The Government of Canada has introduced legislation to establish the Canada Border Services Agency (CBSA).
“With the creation of the Canada Border Services Agency within the new portfolio of Public Safety and Emergency Preparedness, the Government of Canada is adopting an integrated approach to border management to facilitate the flow of people and goods while enhancing the safety and security of Canadians,” said the Honourable Anne McLellan, Deputy Prime Minister and Minister of Public Safety and Emergency Preparedness.

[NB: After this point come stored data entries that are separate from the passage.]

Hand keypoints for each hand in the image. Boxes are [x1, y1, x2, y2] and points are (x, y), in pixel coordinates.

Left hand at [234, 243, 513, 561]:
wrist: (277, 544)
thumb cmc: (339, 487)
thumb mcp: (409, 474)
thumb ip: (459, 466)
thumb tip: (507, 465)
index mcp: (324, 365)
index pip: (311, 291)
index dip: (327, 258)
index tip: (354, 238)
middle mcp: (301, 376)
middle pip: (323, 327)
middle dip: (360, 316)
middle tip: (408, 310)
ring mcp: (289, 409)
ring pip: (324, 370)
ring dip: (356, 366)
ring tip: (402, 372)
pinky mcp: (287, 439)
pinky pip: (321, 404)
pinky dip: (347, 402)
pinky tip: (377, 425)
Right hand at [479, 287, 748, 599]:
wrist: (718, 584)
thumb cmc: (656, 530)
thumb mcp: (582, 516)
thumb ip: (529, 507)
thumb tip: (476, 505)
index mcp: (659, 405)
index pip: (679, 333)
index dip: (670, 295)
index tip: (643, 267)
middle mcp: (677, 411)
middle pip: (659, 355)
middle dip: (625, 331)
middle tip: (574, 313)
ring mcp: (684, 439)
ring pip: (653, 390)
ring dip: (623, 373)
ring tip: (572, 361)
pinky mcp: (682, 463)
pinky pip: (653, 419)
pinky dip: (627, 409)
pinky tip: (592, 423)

The CBSA brings together key border security and intelligence functions previously carried out by three Government of Canada organizations. As an integrated border management agency, the CBSA facilitates legitimate cross-border traffic and supports economic development while stopping people and goods that pose a potential risk to Canada. Its role is to manage the nation’s borders by administering and enforcing approximately 90 domestic acts and regulations, as well as international agreements that govern trade and travel.

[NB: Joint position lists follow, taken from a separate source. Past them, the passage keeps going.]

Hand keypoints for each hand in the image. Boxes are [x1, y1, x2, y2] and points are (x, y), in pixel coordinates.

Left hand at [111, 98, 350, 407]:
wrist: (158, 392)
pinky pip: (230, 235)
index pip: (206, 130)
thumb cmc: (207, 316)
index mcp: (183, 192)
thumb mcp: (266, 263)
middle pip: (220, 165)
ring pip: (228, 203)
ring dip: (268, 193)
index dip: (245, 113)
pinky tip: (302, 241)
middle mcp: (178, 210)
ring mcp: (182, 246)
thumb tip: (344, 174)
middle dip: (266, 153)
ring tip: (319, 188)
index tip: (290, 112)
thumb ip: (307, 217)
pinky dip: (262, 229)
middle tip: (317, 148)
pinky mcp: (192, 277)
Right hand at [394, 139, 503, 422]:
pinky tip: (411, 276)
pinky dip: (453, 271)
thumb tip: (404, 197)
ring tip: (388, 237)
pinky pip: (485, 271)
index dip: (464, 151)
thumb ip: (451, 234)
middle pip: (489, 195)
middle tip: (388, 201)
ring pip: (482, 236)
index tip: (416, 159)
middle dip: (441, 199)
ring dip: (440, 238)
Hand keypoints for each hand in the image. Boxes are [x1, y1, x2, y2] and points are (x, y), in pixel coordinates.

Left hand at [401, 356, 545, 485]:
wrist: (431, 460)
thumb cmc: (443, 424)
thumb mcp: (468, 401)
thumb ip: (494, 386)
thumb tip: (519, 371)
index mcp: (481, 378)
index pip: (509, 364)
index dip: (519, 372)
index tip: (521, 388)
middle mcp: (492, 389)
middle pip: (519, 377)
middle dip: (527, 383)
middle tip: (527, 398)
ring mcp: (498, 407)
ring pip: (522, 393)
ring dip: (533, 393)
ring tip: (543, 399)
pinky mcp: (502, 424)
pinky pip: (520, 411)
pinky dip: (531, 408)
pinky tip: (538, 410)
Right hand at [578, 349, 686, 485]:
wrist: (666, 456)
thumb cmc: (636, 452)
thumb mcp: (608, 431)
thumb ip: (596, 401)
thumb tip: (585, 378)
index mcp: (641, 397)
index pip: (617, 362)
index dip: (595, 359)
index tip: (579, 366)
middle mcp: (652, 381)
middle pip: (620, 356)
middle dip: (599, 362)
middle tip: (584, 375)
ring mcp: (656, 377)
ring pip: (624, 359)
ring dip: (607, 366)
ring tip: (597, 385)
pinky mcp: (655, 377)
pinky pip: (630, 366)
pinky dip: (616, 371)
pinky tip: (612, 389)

“The CBSA’s mission is to manage the access of people and goods to and from Canada to ensure the safety and economic prosperity of all Canadians,” added Minister McLellan. “To accomplish this goal, the CBSA works in close collaboration with its partners, both domestically and internationally.”
The CBSA is the first line of defence in managing the movement of people and goods into and out of Canada and, therefore, is an integral component of Canada’s National Security Policy. All people and goods entering Canada, whether by air, land or sea, must report to the CBSA at a port of entry. Operating at 1,369 service points across Canada and 39 locations abroad, the CBSA serves more than 170,000 commercial importers and approximately 92 million travelers each year.

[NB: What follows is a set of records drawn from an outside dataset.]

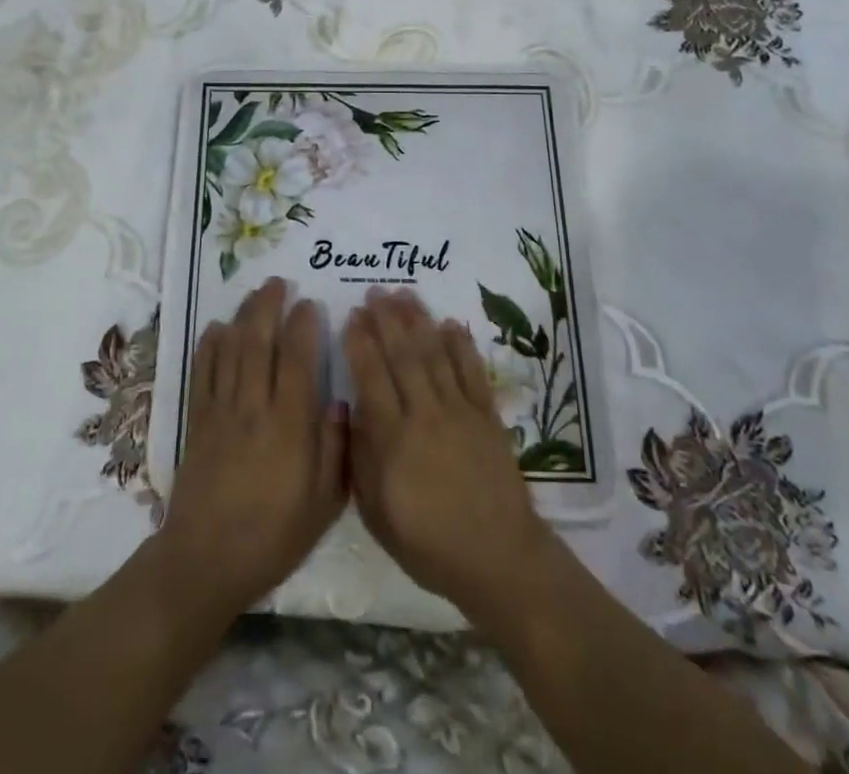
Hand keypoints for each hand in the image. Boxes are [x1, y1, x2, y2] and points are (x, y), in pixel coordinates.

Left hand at [154, 278, 346, 621]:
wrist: (207, 559)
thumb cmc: (274, 535)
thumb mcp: (323, 503)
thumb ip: (335, 449)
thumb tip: (338, 402)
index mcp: (290, 426)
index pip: (298, 361)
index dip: (303, 327)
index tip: (308, 303)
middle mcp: (255, 408)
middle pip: (260, 344)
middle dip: (269, 307)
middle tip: (278, 282)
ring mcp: (222, 411)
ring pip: (232, 350)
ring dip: (243, 317)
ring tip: (254, 293)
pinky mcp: (198, 421)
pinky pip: (203, 373)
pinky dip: (209, 346)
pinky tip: (216, 327)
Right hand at [344, 287, 560, 621]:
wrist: (497, 558)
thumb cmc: (428, 544)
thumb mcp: (377, 514)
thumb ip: (361, 459)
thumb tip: (352, 410)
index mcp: (394, 440)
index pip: (372, 378)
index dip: (360, 343)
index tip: (352, 315)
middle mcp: (425, 415)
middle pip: (402, 357)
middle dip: (386, 320)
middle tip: (375, 291)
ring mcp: (459, 412)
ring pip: (434, 355)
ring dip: (419, 322)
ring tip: (405, 295)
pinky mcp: (487, 416)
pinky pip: (472, 372)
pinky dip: (461, 346)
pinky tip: (450, 324)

With this Bill, the Government of Canada proposes to formally establish the CBSA as a corporate body and define its mandate, powers and authorities. The Bill’s key objective is to implement the Government’s decision of December 12, 2003, to create a border services agency. Establishing the CBSA as a legal entity is a government machinery change aimed at vesting in the CBSA the same powers and authorities that existed in the three legacy organizations (the Canada Customs and Revenue Agency, Citizenship and Immigration Canada, and the Canadian Food Inspection Agency). The Bill also includes consequential amendments to various statutes to reflect changes, which are generally of an administrative nature.